■ Requirements
Transcribe the stretch of the passage about moving back to Forks from "I know it’s" through "way is fine.".

■ Selected passage
((

The gas stations in your new area won’t let you get gas before paying cash, the bank tellers won’t let you withdraw money without ID and the waitresses won’t let you pay next time if you forget your wallet. You aren’t in Kansas anymore, Toto. Everyone in Forks lets you do these things because they’ve known you since you were in diapers. No one will know you anymore, for better or worse.

Suddenly you’ll realize that maybe the grass wasn’t as green as you imagined it would be. You’ll start to miss the rain. You’ll start to realize that you are a “nobody” now. You’ll do the one thing you swore would never happen; you’ll realize Forks had its perks.

I know it’s hard to believe this now, but chances are that you will move back to Forks, even just for a short time, at least once. It will be OK. If you’re an overachiever like me, you’ll move back to Forks seven times. And that will be OK, too.

Moving back to Forks won’t mean you failed. It doesn’t mean you couldn’t make it anywhere else. Above all else, it never means you’re doomed to be stuck here forever. It simply means that people need to come home sometimes.

Go off into the big world and experience everything that it has to offer. See the sights and ride the rides. Maybe you’ll fall in love with another area or maybe you’ll realize that life outside of Forks wasn’t all that it was cracked up to be. Either way is fine.

Just know that there is no shame in coming home. Trust me on this one. I’m a professional “never-moving-back’er” who always comes home. And yes, “never-moving-back’er” is a technical term.

))

Dataset records
((

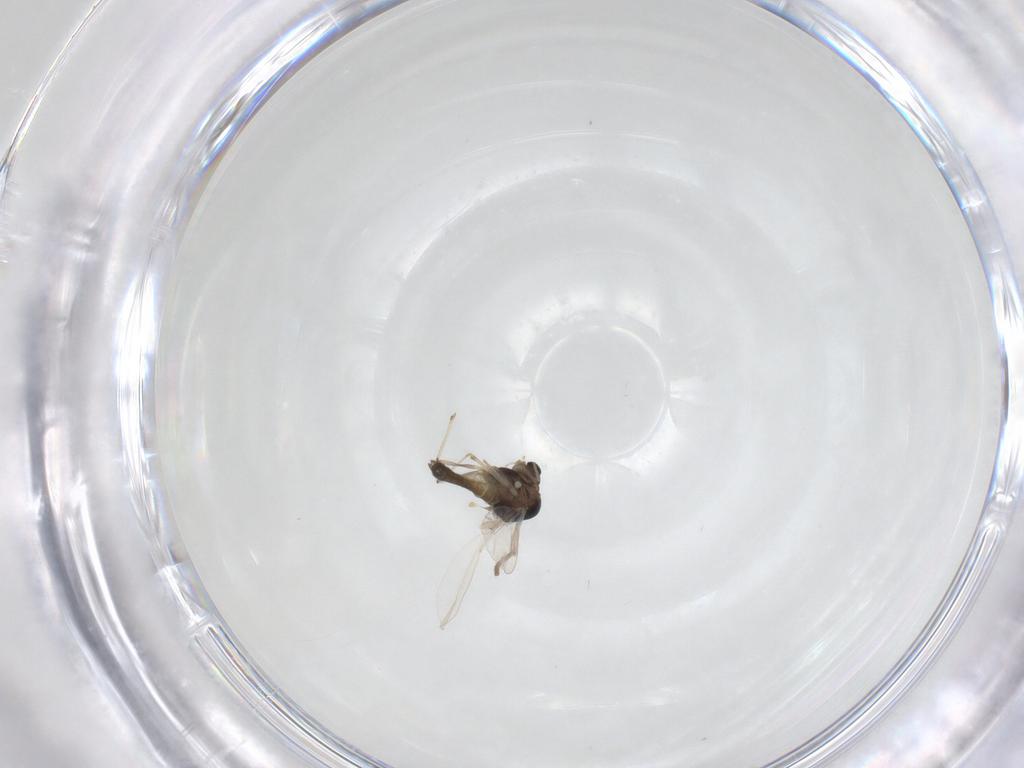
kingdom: Animalia
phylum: Arthropoda
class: Insecta
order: Diptera
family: Psychodidae
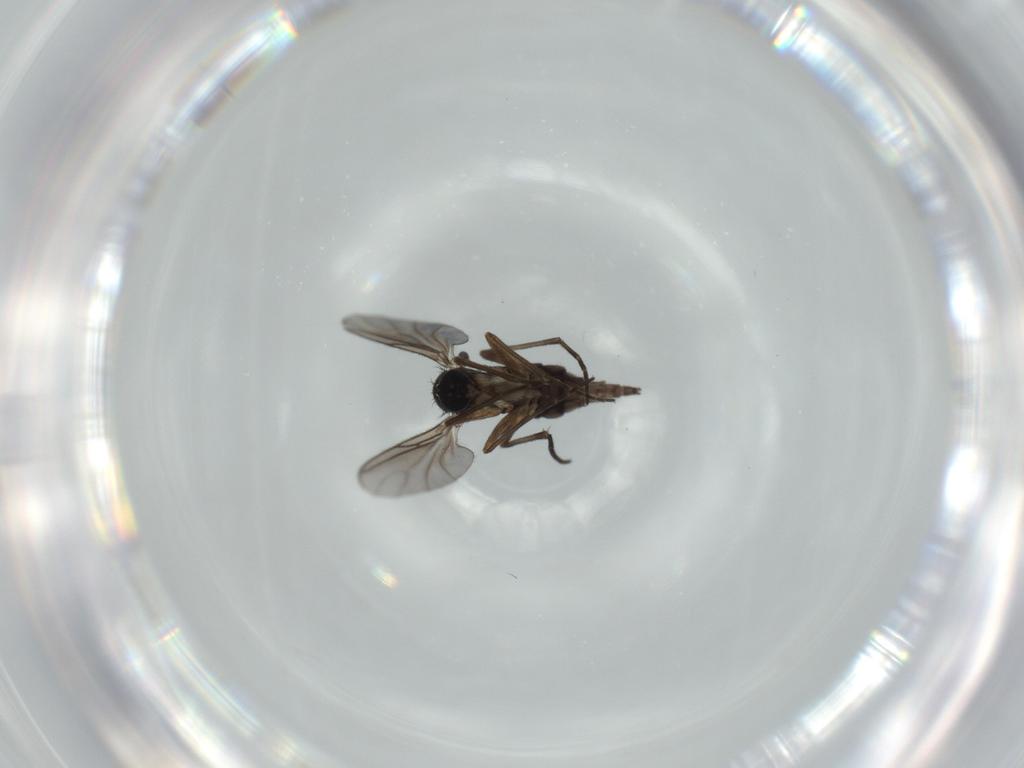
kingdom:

))

■ Answer for the task
I know it’s hard to believe this now, but chances are that you will move back to Forks, even just for a short time, at least once. It will be OK. If you’re an overachiever like me, you’ll move back to Forks seven times. And that will be OK, too.

Moving back to Forks won’t mean you failed. It doesn’t mean you couldn’t make it anywhere else. Above all else, it never means you’re doomed to be stuck here forever. It simply means that people need to come home sometimes.

Go off into the big world and experience everything that it has to offer. See the sights and ride the rides. Maybe you’ll fall in love with another area or maybe you’ll realize that life outside of Forks wasn’t all that it was cracked up to be. Either way is fine.